ZGram - 7/8/2002 - "Another atrocity report from Jenin"

irimland@zundelsite.org irimland@zundelsite.org
Mon, 8 Jul 2002 14:51:03 -0700


ZGram - Where Truth is Destiny

July 8, 2002

Good Morning from the Zundelsite:

Information like this one, below, needs to be spread far and wide. 
This is real evidence of monstrous cruelty inflicted on the hapless 
Palestinians the world can no longer ignore!

[START}

July 08, 2002

Cameraman records the slaughter of bicycling children

 From Stephen Farrell in Jenin

THE tank pulls into view, its barrel pointing straight down Jasmine 
Street towards the children cycling back from the shops after buying 
a chocolate bar.

On a nearby rooftop an amateur cameraman stops panning across the 
Jenin skyline and films the group of stick figures moving quickly 
away from the Israeli war machine. Suddenly a plume of orange erupts 
from the barrel and the cameraman dives for cover as shrapnel slams 
into the second-storey wall just below him.

A hundred yards away teenagers sheltering behind walls look at the 
shell bouncing down the street, slamming first into the tarmac then 
into a low wall, where it explodes, blowing 11-year-old Tariq Abu 
Aziz off his bicycle and ripping apart his two brothers.

This is the first filmed record of the incident in which, 
Palestinians say, Israeli forces opened fire on civilians who 
ventured out into a quiet middle-class neighbourhood of Jenin on June 
21, mistakenly believing that the curfew had been lifted.

Binyamin Ben-Eliezer, the Israeli Defence Minister, has apologised 
and the Israeli Army has announced an inquiry, conceding that initial 
inquiries suggested that its forces "erred" by firing two tank shells 
to disperse curfew-breaking Palestinians while its troops searched 
for a bomb factory near by.

Limping past the bloodspattered wall where his brothers Jamil, 13, 
and Ahmed, six, were killed, Tariq winces in pain after three 
operations to repair his punctured stomach, kidneys and spleen.

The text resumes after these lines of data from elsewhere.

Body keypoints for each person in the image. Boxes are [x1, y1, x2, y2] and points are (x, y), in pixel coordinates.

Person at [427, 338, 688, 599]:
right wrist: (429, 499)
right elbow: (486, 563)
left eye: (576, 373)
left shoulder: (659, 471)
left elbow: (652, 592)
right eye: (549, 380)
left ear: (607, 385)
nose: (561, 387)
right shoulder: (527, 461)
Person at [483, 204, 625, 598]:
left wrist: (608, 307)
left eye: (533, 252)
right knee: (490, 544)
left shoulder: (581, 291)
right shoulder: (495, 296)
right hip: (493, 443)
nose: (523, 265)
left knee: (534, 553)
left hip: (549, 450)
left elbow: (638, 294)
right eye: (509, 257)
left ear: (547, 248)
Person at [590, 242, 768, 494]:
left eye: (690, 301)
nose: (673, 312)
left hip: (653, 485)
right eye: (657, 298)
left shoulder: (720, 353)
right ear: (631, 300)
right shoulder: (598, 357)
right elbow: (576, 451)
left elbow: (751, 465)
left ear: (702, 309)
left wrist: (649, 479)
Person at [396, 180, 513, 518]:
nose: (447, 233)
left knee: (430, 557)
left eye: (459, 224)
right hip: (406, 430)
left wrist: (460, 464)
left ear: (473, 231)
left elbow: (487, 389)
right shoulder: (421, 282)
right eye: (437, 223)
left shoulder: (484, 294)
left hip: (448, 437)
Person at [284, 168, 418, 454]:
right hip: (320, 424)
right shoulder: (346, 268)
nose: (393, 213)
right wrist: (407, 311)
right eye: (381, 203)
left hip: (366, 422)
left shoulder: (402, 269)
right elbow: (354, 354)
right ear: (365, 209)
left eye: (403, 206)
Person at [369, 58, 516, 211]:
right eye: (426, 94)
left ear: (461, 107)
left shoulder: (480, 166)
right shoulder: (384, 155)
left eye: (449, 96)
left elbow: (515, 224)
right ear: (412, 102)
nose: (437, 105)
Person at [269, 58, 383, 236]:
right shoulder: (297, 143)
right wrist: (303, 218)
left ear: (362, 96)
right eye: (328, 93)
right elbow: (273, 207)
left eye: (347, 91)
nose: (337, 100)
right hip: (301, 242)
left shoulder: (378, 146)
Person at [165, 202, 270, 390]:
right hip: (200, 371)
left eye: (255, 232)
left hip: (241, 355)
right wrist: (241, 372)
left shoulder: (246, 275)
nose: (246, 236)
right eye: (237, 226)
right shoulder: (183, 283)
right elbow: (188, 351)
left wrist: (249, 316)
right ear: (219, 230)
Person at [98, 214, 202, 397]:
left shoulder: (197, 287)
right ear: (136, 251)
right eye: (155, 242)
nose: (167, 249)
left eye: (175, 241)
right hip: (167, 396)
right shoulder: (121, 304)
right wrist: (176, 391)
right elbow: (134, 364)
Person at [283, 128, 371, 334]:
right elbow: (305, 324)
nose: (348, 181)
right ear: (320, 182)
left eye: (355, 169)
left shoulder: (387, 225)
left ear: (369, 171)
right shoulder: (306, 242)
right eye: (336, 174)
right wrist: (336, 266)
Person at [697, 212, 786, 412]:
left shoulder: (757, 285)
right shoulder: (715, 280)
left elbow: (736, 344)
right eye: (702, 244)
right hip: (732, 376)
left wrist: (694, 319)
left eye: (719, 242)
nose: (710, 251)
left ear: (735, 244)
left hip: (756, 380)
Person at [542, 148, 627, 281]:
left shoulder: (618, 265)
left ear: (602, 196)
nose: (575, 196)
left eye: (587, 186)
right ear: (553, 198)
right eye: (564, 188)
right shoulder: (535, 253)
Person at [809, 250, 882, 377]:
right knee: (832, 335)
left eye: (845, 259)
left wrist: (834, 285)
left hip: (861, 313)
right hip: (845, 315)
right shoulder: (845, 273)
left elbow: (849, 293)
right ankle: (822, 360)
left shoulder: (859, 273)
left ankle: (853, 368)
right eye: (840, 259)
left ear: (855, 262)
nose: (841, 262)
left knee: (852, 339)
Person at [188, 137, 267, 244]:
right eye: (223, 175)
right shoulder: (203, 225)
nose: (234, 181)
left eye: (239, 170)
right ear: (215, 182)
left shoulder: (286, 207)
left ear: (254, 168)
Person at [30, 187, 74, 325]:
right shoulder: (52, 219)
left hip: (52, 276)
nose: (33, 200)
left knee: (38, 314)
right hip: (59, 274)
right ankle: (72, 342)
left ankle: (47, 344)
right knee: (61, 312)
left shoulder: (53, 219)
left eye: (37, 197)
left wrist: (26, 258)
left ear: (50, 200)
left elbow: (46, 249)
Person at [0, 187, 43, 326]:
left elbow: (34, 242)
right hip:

"We heard the earlier gunfire and we were running away. Some hid 
behind buildings and I was cycling in front, with Ahmed in the middle 
and Jamil at the back," he said, pointing to the spot in the dusty 
road. The first sign of trouble, he said, was a white car that turned 
into the street moments earlier, its horn blaring.

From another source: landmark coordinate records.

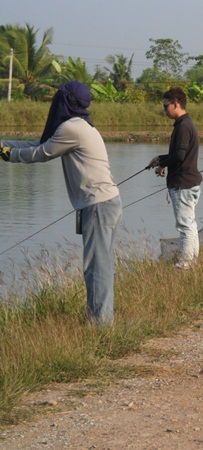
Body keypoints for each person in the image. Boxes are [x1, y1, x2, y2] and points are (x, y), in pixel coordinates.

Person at [0, 81, 122, 326]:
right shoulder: (79, 125)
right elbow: (38, 143)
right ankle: (101, 320)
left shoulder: (72, 128)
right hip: (102, 203)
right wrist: (4, 142)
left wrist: (7, 154)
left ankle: (99, 325)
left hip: (98, 205)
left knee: (96, 266)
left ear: (66, 102)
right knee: (101, 264)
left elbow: (41, 153)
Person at [148, 87, 202, 271]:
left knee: (185, 226)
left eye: (166, 106)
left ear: (176, 104)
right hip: (189, 182)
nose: (165, 110)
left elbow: (179, 156)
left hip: (182, 184)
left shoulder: (183, 126)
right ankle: (191, 261)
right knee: (190, 224)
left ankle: (184, 265)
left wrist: (163, 164)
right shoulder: (185, 124)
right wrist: (161, 159)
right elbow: (179, 153)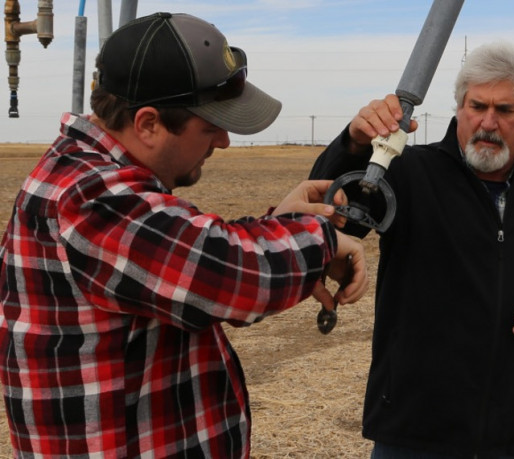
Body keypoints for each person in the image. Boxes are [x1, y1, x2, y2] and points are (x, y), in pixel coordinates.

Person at [0, 12, 367, 458]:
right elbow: (231, 275)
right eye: (210, 126)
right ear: (149, 124)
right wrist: (322, 238)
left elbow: (181, 249)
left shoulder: (91, 176)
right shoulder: (93, 197)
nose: (225, 142)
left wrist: (282, 222)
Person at [309, 41, 514, 457]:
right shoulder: (407, 173)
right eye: (477, 106)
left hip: (510, 437)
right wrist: (354, 144)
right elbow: (332, 212)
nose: (488, 122)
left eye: (504, 110)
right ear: (459, 108)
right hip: (412, 435)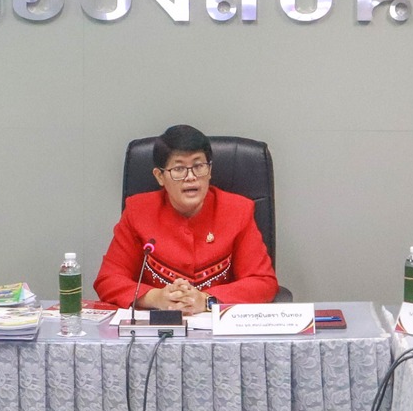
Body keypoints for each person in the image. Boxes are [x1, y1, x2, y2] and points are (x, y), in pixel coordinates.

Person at [94, 124, 277, 313]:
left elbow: (263, 282)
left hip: (216, 324)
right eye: (179, 168)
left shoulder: (237, 211)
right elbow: (108, 279)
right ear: (160, 176)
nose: (190, 177)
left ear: (210, 170)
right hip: (159, 324)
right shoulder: (138, 211)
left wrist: (206, 300)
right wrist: (155, 298)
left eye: (198, 166)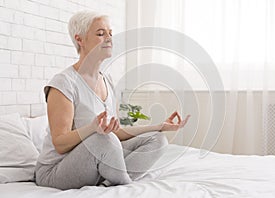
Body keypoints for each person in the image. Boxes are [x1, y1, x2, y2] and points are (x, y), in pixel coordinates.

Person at [35, 11, 190, 190]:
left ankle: (111, 180)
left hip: (95, 160)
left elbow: (115, 133)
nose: (109, 38)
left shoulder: (106, 80)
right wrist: (93, 129)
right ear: (80, 40)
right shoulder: (64, 83)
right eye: (101, 34)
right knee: (102, 140)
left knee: (157, 140)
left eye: (110, 33)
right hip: (56, 171)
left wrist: (159, 126)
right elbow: (60, 143)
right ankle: (125, 187)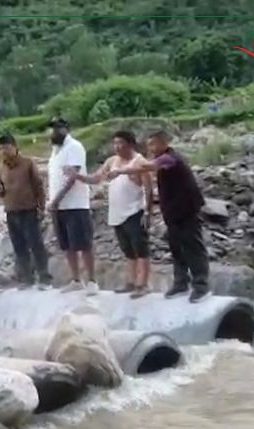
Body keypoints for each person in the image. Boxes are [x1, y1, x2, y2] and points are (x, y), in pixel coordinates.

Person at [107, 131, 211, 303]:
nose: (151, 149)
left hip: (188, 210)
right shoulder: (162, 158)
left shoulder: (171, 158)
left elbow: (148, 166)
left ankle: (201, 286)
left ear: (164, 143)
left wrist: (121, 171)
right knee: (176, 248)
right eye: (149, 145)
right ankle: (181, 283)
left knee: (193, 247)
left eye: (154, 144)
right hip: (172, 212)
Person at [45, 117, 101, 295]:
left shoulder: (74, 147)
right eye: (52, 129)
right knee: (67, 245)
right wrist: (53, 200)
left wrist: (56, 199)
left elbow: (72, 177)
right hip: (58, 206)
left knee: (83, 243)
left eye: (58, 129)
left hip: (75, 204)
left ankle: (92, 280)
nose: (54, 132)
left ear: (66, 129)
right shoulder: (55, 151)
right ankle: (76, 279)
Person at [95, 131, 153, 298]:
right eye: (115, 143)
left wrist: (148, 212)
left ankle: (143, 284)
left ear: (130, 144)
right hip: (117, 213)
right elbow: (97, 177)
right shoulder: (112, 161)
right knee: (127, 250)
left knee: (140, 248)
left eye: (120, 143)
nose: (117, 147)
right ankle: (131, 281)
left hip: (134, 211)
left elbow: (148, 190)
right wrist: (79, 177)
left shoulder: (140, 161)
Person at [0, 133, 52, 289]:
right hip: (11, 211)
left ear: (14, 147)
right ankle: (27, 278)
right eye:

"Suddenly there was an explosion and a cloud of black smoke. I was 
knocked off my bike. I was dizzy, but I got up and walked towards my 
house. I knew my brothers were injured, but I didn't know how badly."

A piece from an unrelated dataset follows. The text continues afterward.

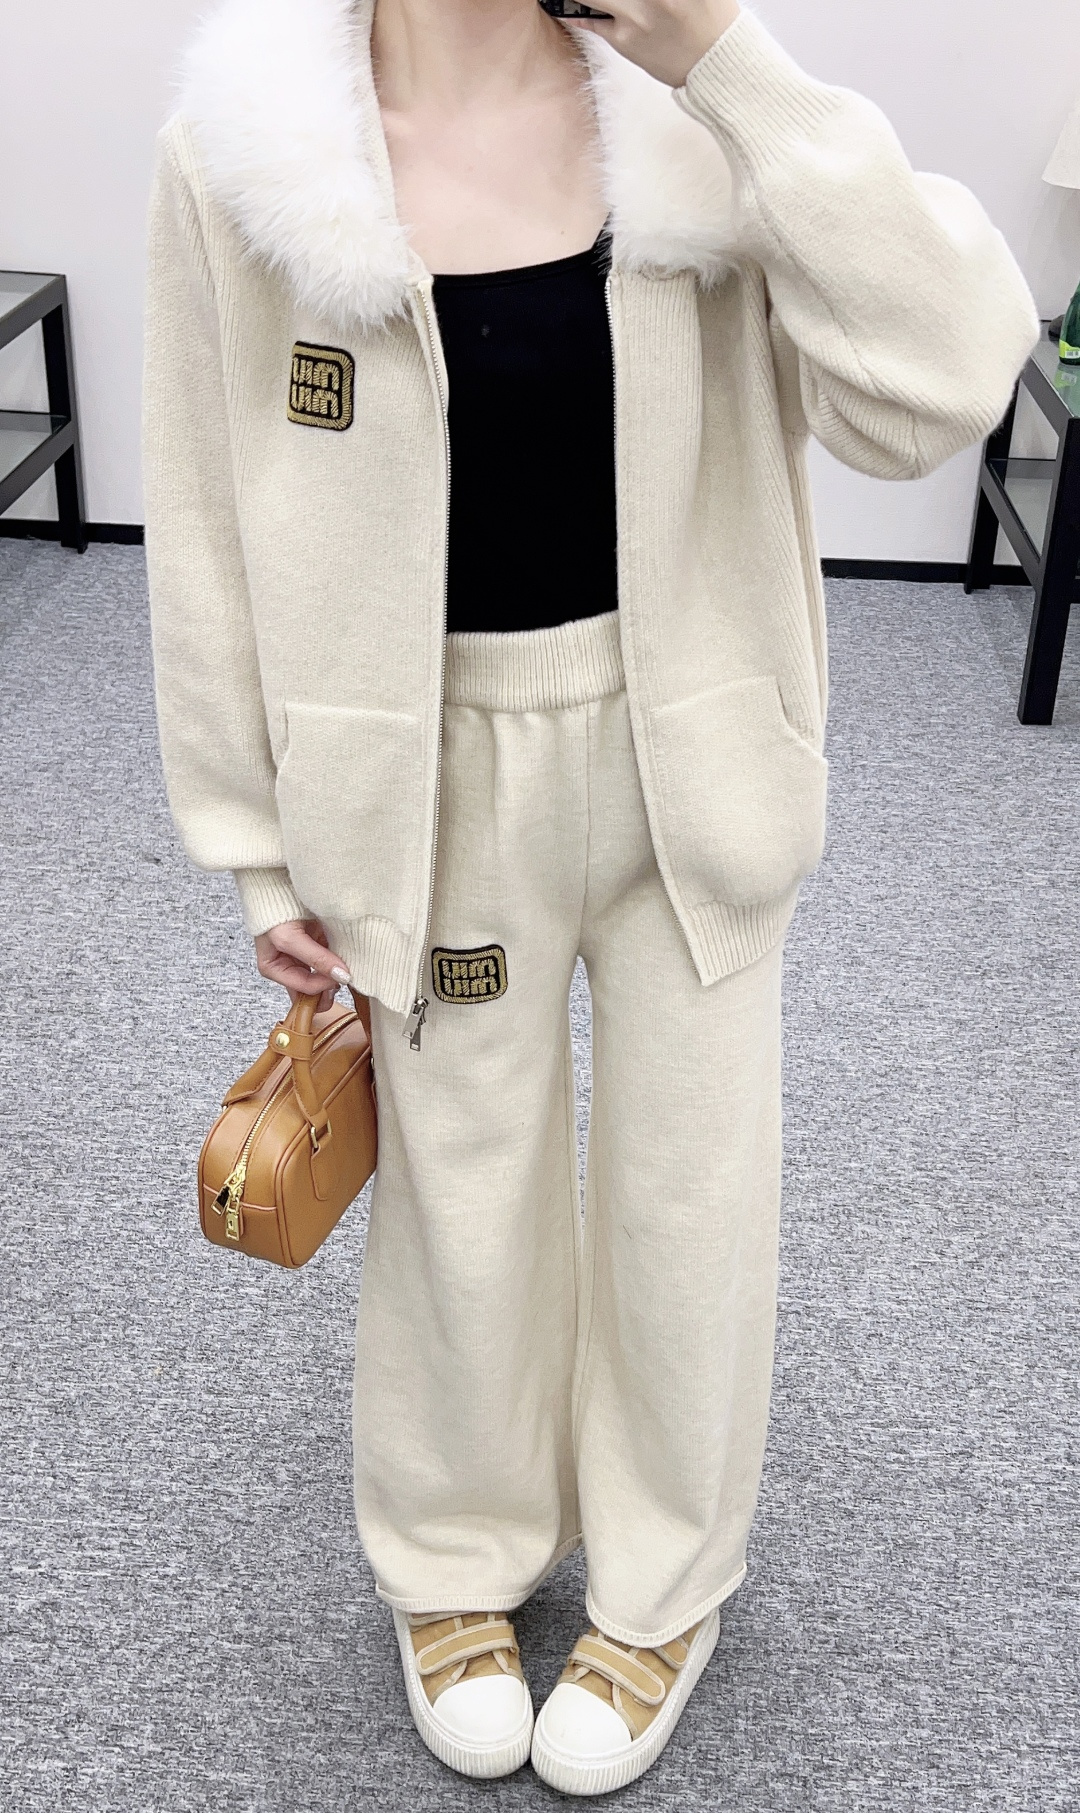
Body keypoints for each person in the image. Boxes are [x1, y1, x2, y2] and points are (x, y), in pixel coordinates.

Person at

Jamil, witnesses said, lay dying in the street calling: "Dad, Dad." 
Ahmed was killed instantly, both his legs, an arm and his intestines 
strewn across Jasmine Street. It was only two weeks later, just 
before his discharge from hospital, that Tariq found out that his 
brothers were dead, although he had long suspected, after listening 
to indiscreet nurses pointing to "the brother of the two martyrs". In 
the corner of the family courtyard lie three bicycles, Jamil's orange 
mountain bike barely scratched, Tariq's red machine with its saddle 
punctured and Ahmed's tiny purple minibike, its handlebar snapped 
off. He was buried with his chocolate bar in his hand.

The boys' father, Yousef, and mother, Hamda, can scarcely bear to 
watch the video, now worn out with constant playing for relatives.

"This is a catastrophe," says Yousef, who adds that the Israeli 
authorities have not contacted him once. "Two of my children killed 
and a third on the verge of dying. Why?"